Refugees in Libya è molto attivo sui social dove diffonde video raccappriccianti e testimonianze drammatiche su ciò che sistematicamente succede nei centri di detenzione in Libia. Sui migranti costretti a fare lavori forzati, usati come schivi e costretti a pagare un riscatto per essere liberi e tentare di attaversare il Mediterraneo per raggiungere l’Europa. Anche David lo aveva fatto. Ma poi era stato intercettato insieme ai suoi compagni di viaggio, su un barcone e riportato a terra. «È stato nostro dovere raccogliere qui in Europa tutte le prove contro un trafficante di essere umani», aggiunge Yambio, che ha denunciato alla corte penale internazionale tutte quelle atrocità e i responsabili di quell’inferno libico.
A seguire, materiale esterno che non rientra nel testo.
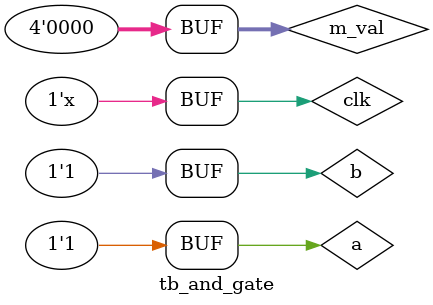
<source format=sv>
`timescale 1ns / 1ps


module tb_and_gate();

reg a, b;
reg c;

reg [3:0] m_val = 0;

// and_gate_2 and_inst(
// 	 .a(a)
// 	,.b(b)
// 	,.c(c)
// );


initial begin
	/* 20ns 딜레이  */
	a = 1'b0;
	b = 1'b1;

	#20
	a = 1'b1;
end 


reg clk = 0;

always begin
   #5
   clk = ~clk;
end

always @ (posedge clk) begin
	c = a & b;
end






endmodule





</source>
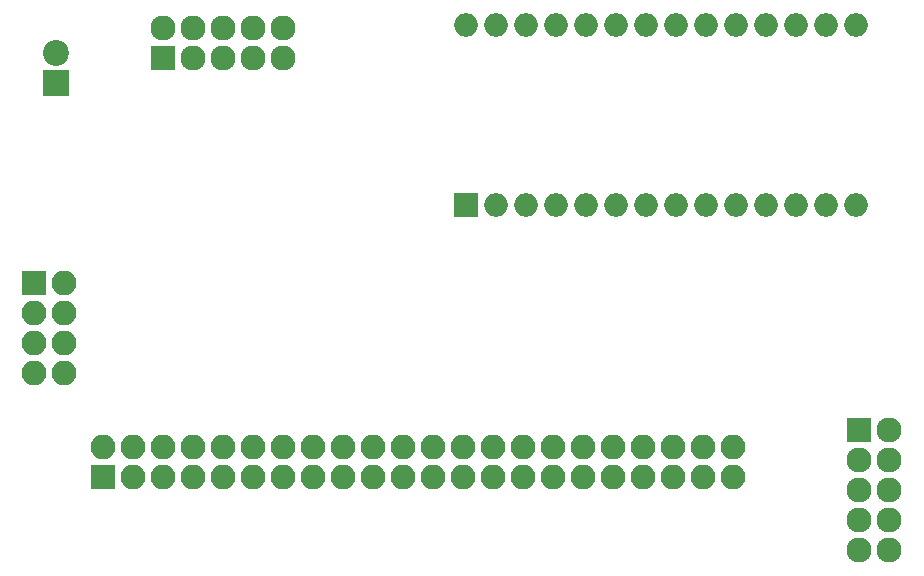
<source format=gbr>
G04 #@! TF.GenerationSoftware,KiCad,Pcbnew,5.1.5-52549c5~86~ubuntu19.10.1*
G04 #@! TF.CreationDate,2020-05-08T07:49:48-07:00*
G04 #@! TF.ProjectId,tipi,74697069-2e6b-4696-9361-645f70636258,2*
G04 #@! TF.SameCoordinates,Original*
G04 #@! TF.FileFunction,Soldermask,Bot*
G04 #@! TF.FilePolarity,Negative*
%FSLAX46Y46*%
G04 Gerber Fmt 4.6, Leading zero omitted, Abs format (unit mm)*
G04 Created by KiCad (PCBNEW 5.1.5-52549c5~86~ubuntu19.10.1) date 2020-05-08 07:49:48*
%MOMM*%
%LPD*%
G04 APERTURE LIST*
%ADD10R,2.000000X2.000000*%
%ADD11O,2.000000X2.000000*%
%ADD12R,2.127200X2.127200*%
%ADD13O,2.127200X2.127200*%
%ADD14R,2.200000X2.200000*%
%ADD15C,2.200000*%
%ADD16R,2.100000X2.100000*%
%ADD17O,2.100000X2.100000*%
G04 APERTURE END LIST*
D10*
X75120500Y-117983000D03*
D11*
X108140500Y-102743000D03*
X77660500Y-117983000D03*
X105600500Y-102743000D03*
X80200500Y-117983000D03*
X103060500Y-102743000D03*
X82740500Y-117983000D03*
X100520500Y-102743000D03*
X85280500Y-117983000D03*
X97980500Y-102743000D03*
X87820500Y-117983000D03*
X95440500Y-102743000D03*
X90360500Y-117983000D03*
X92900500Y-102743000D03*
X92900500Y-117983000D03*
X90360500Y-102743000D03*
X95440500Y-117983000D03*
X87820500Y-102743000D03*
X97980500Y-117983000D03*
X85280500Y-102743000D03*
X100520500Y-117983000D03*
X82740500Y-102743000D03*
X103060500Y-117983000D03*
X80200500Y-102743000D03*
X105600500Y-117983000D03*
X77660500Y-102743000D03*
X108140500Y-117983000D03*
X75120500Y-102743000D03*
D12*
X49466500Y-105473500D03*
D13*
X49466500Y-102933500D03*
X52006500Y-105473500D03*
X52006500Y-102933500D03*
X54546500Y-105473500D03*
X54546500Y-102933500D03*
X57086500Y-105473500D03*
X57086500Y-102933500D03*
X59626500Y-105473500D03*
X59626500Y-102933500D03*
D14*
X40449500Y-107632500D03*
D15*
X40449500Y-105092500D03*
D16*
X44450000Y-140970000D03*
D17*
X44450000Y-138430000D03*
X46990000Y-140970000D03*
X46990000Y-138430000D03*
X49530000Y-140970000D03*
X49530000Y-138430000D03*
X52070000Y-140970000D03*
X52070000Y-138430000D03*
X54610000Y-140970000D03*
X54610000Y-138430000D03*
X57150000Y-140970000D03*
X57150000Y-138430000D03*
X59690000Y-140970000D03*
X59690000Y-138430000D03*
X62230000Y-140970000D03*
X62230000Y-138430000D03*
X64770000Y-140970000D03*
X64770000Y-138430000D03*
X67310000Y-140970000D03*
X67310000Y-138430000D03*
X69850000Y-140970000D03*
X69850000Y-138430000D03*
X72390000Y-140970000D03*
X72390000Y-138430000D03*
X74930000Y-140970000D03*
X74930000Y-138430000D03*
X77470000Y-140970000D03*
X77470000Y-138430000D03*
X80010000Y-140970000D03*
X80010000Y-138430000D03*
X82550000Y-140970000D03*
X82550000Y-138430000D03*
X85090000Y-140970000D03*
X85090000Y-138430000D03*
X87630000Y-140970000D03*
X87630000Y-138430000D03*
X90170000Y-140970000D03*
X90170000Y-138430000D03*
X92710000Y-140970000D03*
X92710000Y-138430000D03*
X95250000Y-140970000D03*
X95250000Y-138430000D03*
X97790000Y-140970000D03*
X97790000Y-138430000D03*
D12*
X108458000Y-136969500D03*
D13*
X110998000Y-136969500D03*
X108458000Y-139509500D03*
X110998000Y-139509500D03*
X108458000Y-142049500D03*
X110998000Y-142049500D03*
X108458000Y-144589500D03*
X110998000Y-144589500D03*
X108458000Y-147129500D03*
X110998000Y-147129500D03*
D16*
X38608000Y-124523500D03*
D17*
X41148000Y-124523500D03*
X38608000Y-127063500D03*
X41148000Y-127063500D03*
X38608000Y-129603500D03*
X41148000Y-129603500D03*
X38608000Y-132143500D03*
X41148000Y-132143500D03*
M02*

</source>
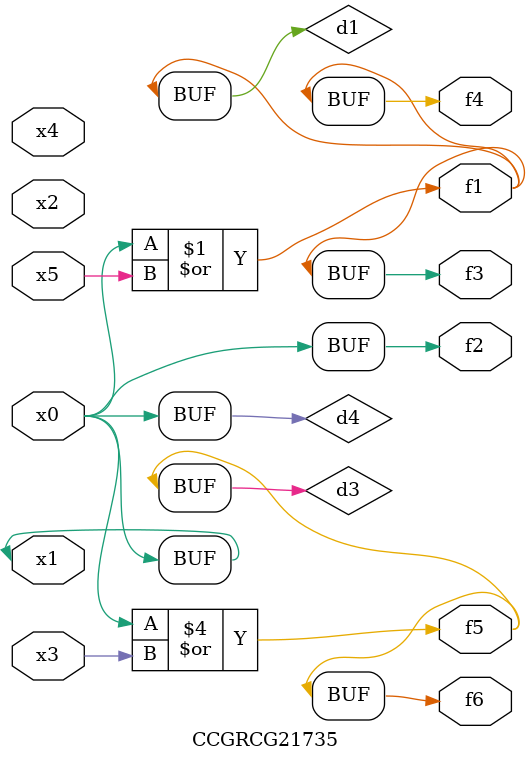
<source format=v>
module CCGRCG21735(
	input x0, x1, x2, x3, x4, x5,
	output f1, f2, f3, f4, f5, f6
);

	wire d1, d2, d3, d4;

	or (d1, x0, x5);
	xnor (d2, x1, x4);
	or (d3, x0, x3);
	buf (d4, x0, x1);
	assign f1 = d1;
	assign f2 = d4;
	assign f3 = d1;
	assign f4 = d1;
	assign f5 = d3;
	assign f6 = d3;
endmodule

</source>
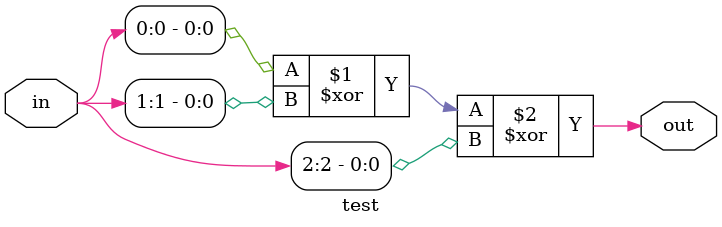
<source format=v>
module test(input [2:0] in, output out);
assign out = (in[0] ^ in[1] ^ in[2]);
endmodule

</source>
In merito alla scarcerazione di Almasri aggiunge: «Cosa devo pensare di un governo che afferma di combattere i trafficanti di esseri umani e poi stringe la mano all’architetto del traffico di esseri umani? Come si conciliano le parole della Costituzione italiana con le azioni dei suoi leader? Può davvero il governo italiano affermare di difendere la legge e l’ordine quando difende così volentieri un criminale di guerra? Non riesco ancora a definire cosa provo: è un tradimento, una mancanza di riconoscimento della sofferenza di migliaia di migranti, per le tante persone che Almasri ha ucciso con le sue mani».